The real consequences of nuclear war, he asserts, were debatable as modeling was insufficient. It was the same with research into volcanoes and climate change.
"Given the uncertainties in both models and the significant differences concerning the causes (dust and soot, versus sulphates) and length (three months to several years), the analogy between 'nuclear winter' and ' volcanic winter' was unsubstantiated, having only a vague commonality in a short-term diminution of global temperatures. In fact, as I will show, the analogy never underwent scrutiny, debate or substantiation, as some volcanologists succeeded in turning a passing speculation into a matter of fact."
"Over the following years, the analogy took on a life of its own and spawned further
analogies: large-scale volcanic eruptions turned into 'supereruptions,' and 'supervolcanoes' became natural equivalents for the human-made 'superbomb,' the hydrogen bomb. Some volcanologists played up this hype and tendency to self-aggrandizement, not only in their scientific articles, but also in popular TV features. For example, BBC and Discovery Channel programs on supervolcanoes played out the horrific scenario of a possible repetition of the eruption of the Yellowstone volcano in the state of Wyoming, which last erupted 600,000 years ago. Prominent volcanologists painted a somber picture of future eruptions while ill concealing their excitement at how they had figured out that doom is inevitable. These programs obfuscated the fact that the more dangerous and also more imminent threats came, and still come from humans themselves--and volcanologists tended to play along."
---Jan. 19 Business Week, which is looking decidedly thin these days, offers the inescapably alluring, "The Worst Managers." They include former Bear Stearns CEO James Cayne, who appeared "clueless" as his company collapsed; Former Lehman Brothers CEO Richard Fuld, convinced that his company was too big to fail; Yahoo!
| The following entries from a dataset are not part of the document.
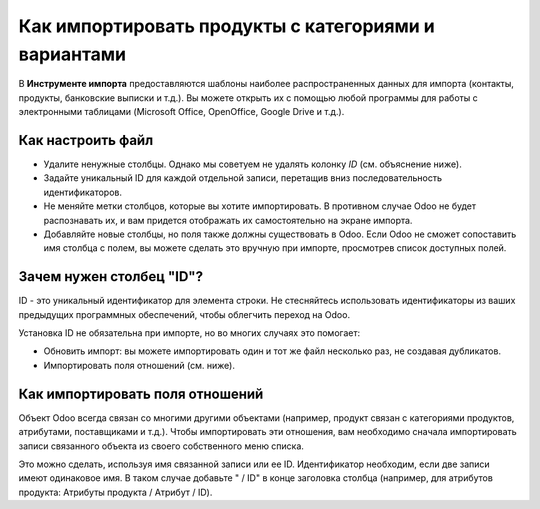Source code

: =====================================================
Как импортировать продукты с категориями и вариантами
=====================================================

В **Инструменте импорта** предоставляются шаблоны наиболее распространенных данных для
импорта (контакты, продукты, банковские выписки и т.д.).
Вы можете открыть их с помощью любой программы для работы с электронными таблицами (Microsoft Office,
OpenOffice, Google Drive и т.д.).

Как настроить файл
==================

* Удалите ненужные столбцы. Однако мы советуем не удалять колонку *ID* (см.
  объяснение ниже).
* Задайте уникальный ID для каждой отдельной записи, перетащив вниз последовательность идентификаторов.
* Не меняйте метки столбцов, которые вы хотите импортировать. В противном случае Odoo не будет распознавать
  их, и вам придется отображать их самостоятельно на экране импорта.
* Добавляйте новые столбцы, но поля также должны существовать в Odoo. Если Odoo не сможет
  сопоставить имя столбца с полем, вы можете сделать это вручную при импорте,
  просмотрев список доступных полей.

Зачем нужен столбец "ID"?
=========================

ID - это  уникальный идентификатор для элемента строки. Не стесняйтесь использовать идентификаторы из ваших
предыдущих программных обеспечений, чтобы облегчить переход на Odoo.

Установка ID не обязательна при импорте, но во многих случаях это помогает:

* Обновить импорт: вы можете импортировать один и тот же файл несколько раз, не создавая дубликатов.
* Импортировать поля отношений (см. ниже).

Как импортировать поля отношений
================================

Объект Odoo всегда связан со многими другими объектами (например, продукт связан
с категориями продуктов, атрибутами, поставщиками и т.д.). Чтобы импортировать эти отношения, вам необходимо
сначала импортировать записи связанного объекта из своего собственного меню списка.

Это можно сделать, используя имя связанной записи или ее ID. Идентификатор необходим, если
две записи имеют одинаковое имя. В таком случае добавьте " / ID" в конце заголовка столбца
(например, для атрибутов продукта: Атрибуты продукта / Атрибут / ID).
Boss Jerry Yang, who walked away from Microsoft's offer to buy the company; General Motors chief Richard Wagoner, who inherited a mess "but did little to invest in fuel-efficient cars and force radical change": and Tribune Co. head Sam Zell, who is cited for "sucking the life out of an ailing media empire" as he promised to save the newspaper business, then filed the largest print media bankruptcy ever.